Problem requirements:
Take the lines below from the one with "place = 4 pts |" through the one with "Brace, N., Kemp, R." and print only them, exactly. Don't print the pictures.

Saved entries
◆ ◆ ◆ ◆

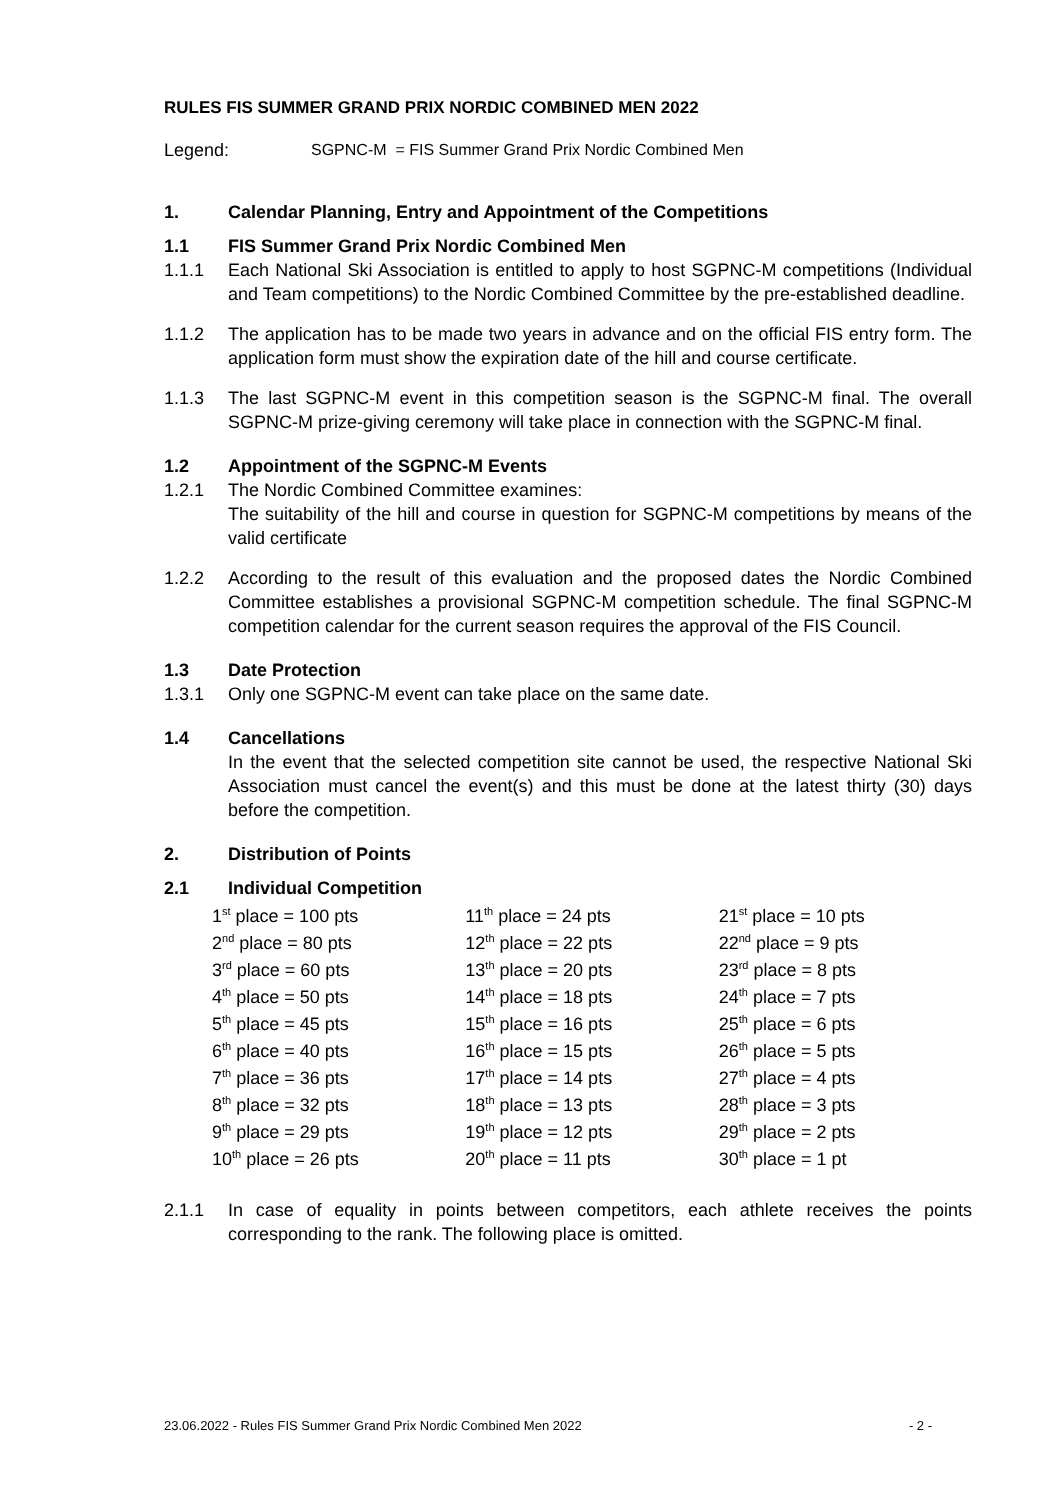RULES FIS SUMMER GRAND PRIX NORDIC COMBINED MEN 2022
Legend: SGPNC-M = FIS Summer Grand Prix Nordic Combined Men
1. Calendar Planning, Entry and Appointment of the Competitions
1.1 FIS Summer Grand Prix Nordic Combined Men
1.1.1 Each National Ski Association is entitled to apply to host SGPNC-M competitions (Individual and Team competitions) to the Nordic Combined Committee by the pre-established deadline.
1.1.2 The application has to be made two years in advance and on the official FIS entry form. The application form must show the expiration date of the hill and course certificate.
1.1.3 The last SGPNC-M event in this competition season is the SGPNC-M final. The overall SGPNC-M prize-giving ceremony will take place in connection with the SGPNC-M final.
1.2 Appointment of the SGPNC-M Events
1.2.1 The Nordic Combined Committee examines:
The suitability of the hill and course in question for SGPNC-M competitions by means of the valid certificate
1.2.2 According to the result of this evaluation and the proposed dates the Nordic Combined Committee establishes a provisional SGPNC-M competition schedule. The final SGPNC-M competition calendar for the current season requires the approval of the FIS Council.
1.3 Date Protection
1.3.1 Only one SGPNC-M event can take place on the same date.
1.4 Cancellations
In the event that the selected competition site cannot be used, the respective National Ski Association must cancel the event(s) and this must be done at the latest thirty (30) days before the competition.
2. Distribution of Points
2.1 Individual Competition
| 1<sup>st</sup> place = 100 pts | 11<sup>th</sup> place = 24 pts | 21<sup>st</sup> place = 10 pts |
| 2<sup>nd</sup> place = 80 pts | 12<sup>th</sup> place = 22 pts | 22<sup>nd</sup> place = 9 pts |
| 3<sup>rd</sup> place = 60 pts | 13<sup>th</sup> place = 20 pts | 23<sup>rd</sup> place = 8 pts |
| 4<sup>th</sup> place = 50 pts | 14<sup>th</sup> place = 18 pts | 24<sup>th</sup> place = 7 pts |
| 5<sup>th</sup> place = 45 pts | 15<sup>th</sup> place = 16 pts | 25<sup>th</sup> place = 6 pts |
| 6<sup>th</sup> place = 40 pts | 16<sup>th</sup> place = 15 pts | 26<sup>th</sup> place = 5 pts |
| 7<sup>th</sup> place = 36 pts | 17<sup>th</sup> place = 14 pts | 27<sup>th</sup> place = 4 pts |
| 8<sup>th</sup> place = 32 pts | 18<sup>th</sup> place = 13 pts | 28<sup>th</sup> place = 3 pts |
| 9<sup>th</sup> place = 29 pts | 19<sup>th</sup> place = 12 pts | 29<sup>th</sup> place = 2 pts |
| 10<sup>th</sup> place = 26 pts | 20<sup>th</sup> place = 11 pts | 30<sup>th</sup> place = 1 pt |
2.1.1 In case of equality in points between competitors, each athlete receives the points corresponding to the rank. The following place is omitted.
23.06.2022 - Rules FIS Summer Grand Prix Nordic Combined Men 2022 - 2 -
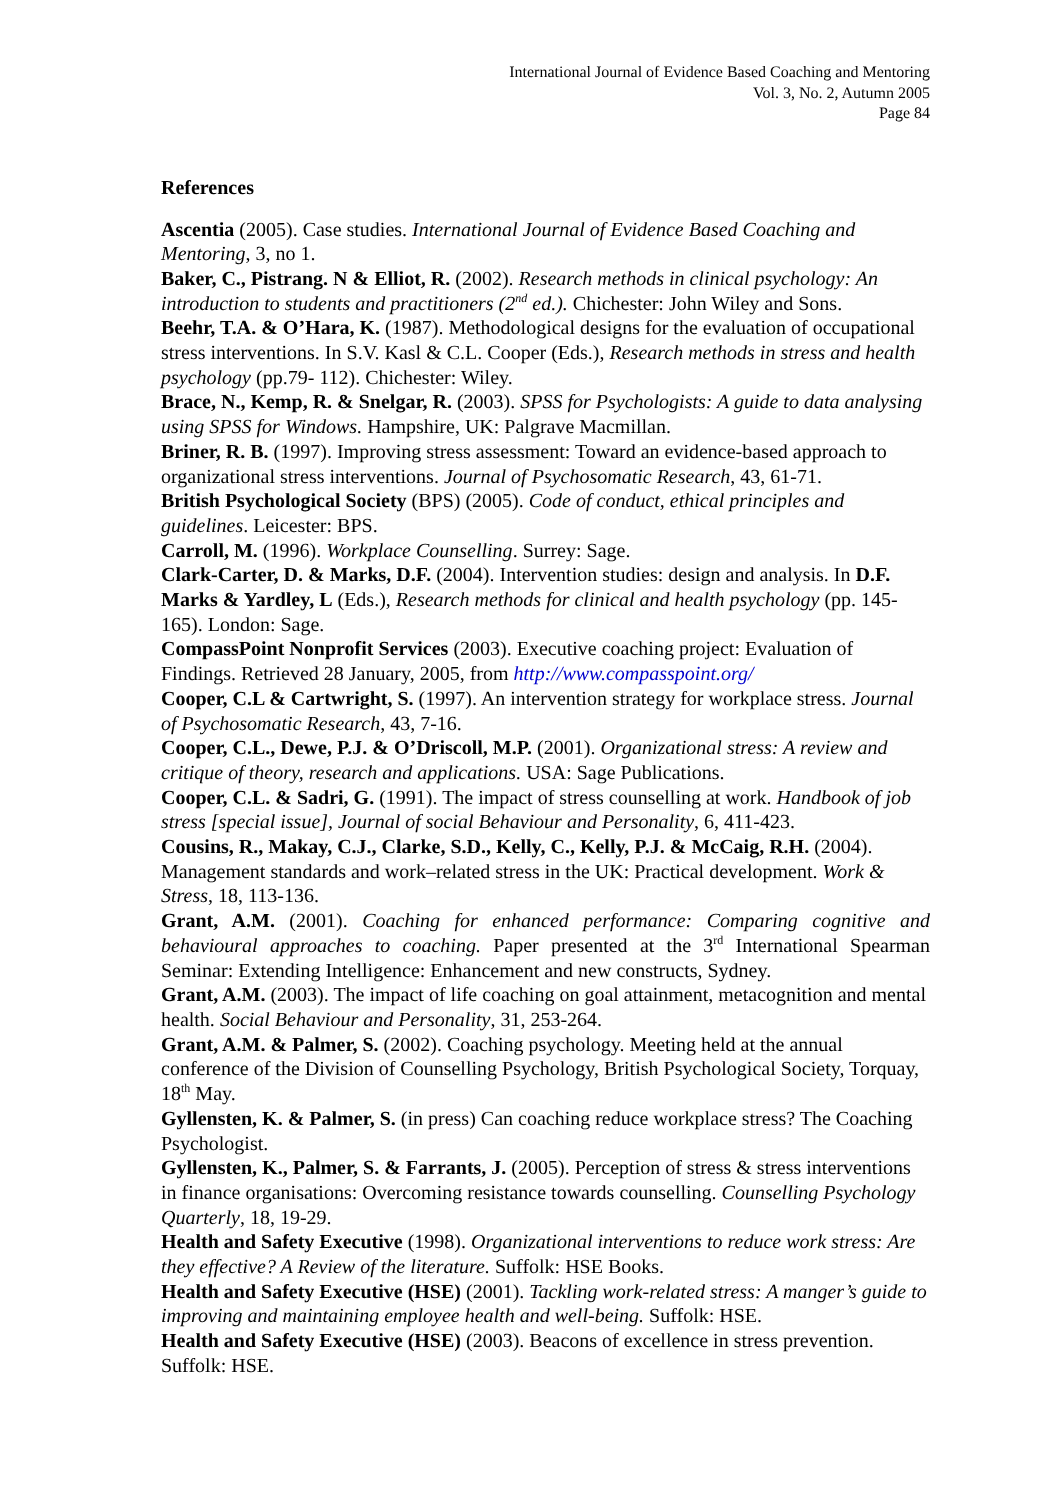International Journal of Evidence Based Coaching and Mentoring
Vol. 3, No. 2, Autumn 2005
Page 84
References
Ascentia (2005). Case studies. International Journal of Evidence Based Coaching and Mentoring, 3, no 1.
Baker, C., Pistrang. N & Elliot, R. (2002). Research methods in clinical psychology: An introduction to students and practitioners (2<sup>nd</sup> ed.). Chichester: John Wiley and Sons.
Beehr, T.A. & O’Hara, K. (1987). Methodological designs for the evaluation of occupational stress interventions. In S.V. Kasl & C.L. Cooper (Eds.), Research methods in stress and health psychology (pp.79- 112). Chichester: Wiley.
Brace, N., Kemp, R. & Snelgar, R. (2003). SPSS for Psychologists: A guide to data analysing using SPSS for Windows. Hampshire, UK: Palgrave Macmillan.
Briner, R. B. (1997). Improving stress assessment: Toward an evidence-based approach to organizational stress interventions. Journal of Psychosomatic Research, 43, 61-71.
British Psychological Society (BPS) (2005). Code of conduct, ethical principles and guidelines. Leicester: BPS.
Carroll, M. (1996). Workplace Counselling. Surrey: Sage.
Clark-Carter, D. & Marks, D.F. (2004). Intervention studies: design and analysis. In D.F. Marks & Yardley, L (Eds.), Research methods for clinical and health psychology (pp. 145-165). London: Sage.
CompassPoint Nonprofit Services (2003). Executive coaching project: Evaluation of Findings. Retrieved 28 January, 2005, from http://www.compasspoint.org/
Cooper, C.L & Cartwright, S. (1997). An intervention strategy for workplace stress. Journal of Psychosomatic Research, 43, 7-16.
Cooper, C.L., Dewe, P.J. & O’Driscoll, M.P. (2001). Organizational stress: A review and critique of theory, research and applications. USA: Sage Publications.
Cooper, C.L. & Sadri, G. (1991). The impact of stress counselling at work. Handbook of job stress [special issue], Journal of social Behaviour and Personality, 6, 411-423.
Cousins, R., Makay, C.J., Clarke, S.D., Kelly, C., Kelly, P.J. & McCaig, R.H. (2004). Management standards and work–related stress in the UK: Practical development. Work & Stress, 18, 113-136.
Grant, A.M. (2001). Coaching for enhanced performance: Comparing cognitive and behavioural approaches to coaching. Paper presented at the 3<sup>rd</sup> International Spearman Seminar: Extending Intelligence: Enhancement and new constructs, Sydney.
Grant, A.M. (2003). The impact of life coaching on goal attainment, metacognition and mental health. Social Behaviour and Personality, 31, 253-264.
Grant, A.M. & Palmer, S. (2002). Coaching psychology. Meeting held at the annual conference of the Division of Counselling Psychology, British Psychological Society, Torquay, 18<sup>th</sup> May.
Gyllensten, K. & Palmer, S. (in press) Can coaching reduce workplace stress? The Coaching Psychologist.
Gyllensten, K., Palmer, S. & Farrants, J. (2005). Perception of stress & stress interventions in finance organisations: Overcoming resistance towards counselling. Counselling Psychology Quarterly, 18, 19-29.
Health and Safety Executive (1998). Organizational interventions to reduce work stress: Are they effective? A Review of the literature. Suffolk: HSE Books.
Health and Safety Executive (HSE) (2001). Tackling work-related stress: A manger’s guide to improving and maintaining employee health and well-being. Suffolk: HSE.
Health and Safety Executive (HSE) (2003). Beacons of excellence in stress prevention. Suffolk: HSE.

◆ ◆ ◆ ◆

Response to this exercise:
| 7<sup>th</sup> place = 36 pts | 17<sup>th</sup> place = 14 pts | 27<sup>th</sup> place = 4 pts |
| 8<sup>th</sup> place = 32 pts | 18<sup>th</sup> place = 13 pts | 28<sup>th</sup> place = 3 pts |
| 9<sup>th</sup> place = 29 pts | 19<sup>th</sup> place = 12 pts | 29<sup>th</sup> place = 2 pts |
| 10<sup>th</sup> place = 26 pts | 20<sup>th</sup> place = 11 pts | 30<sup>th</sup> place = 1 pt |
2.1.1 In case of equality in points between competitors, each athlete receives the points corresponding to the rank. The following place is omitted.
23.06.2022 - Rules FIS Summer Grand Prix Nordic Combined Men 2022 - 2 -
International Journal of Evidence Based Coaching and Mentoring
Vol. 3, No. 2, Autumn 2005
Page 84
References
Ascentia (2005). Case studies. International Journal of Evidence Based Coaching and Mentoring, 3, no 1.
Baker, C., Pistrang. N & Elliot, R. (2002). Research methods in clinical psychology: An introduction to students and practitioners (2<sup>nd</sup> ed.). Chichester: John Wiley and Sons.
Beehr, T.A. & O’Hara, K. (1987). Methodological designs for the evaluation of occupational stress interventions. In S.V. Kasl & C.L. Cooper (Eds.), Research methods in stress and health psychology (pp.79- 112). Chichester: Wiley.
Brace, N., Kemp, R. & Snelgar, R. (2003). SPSS for Psychologists: A guide to data analysing using SPSS for Windows. Hampshire, UK: Palgrave Macmillan.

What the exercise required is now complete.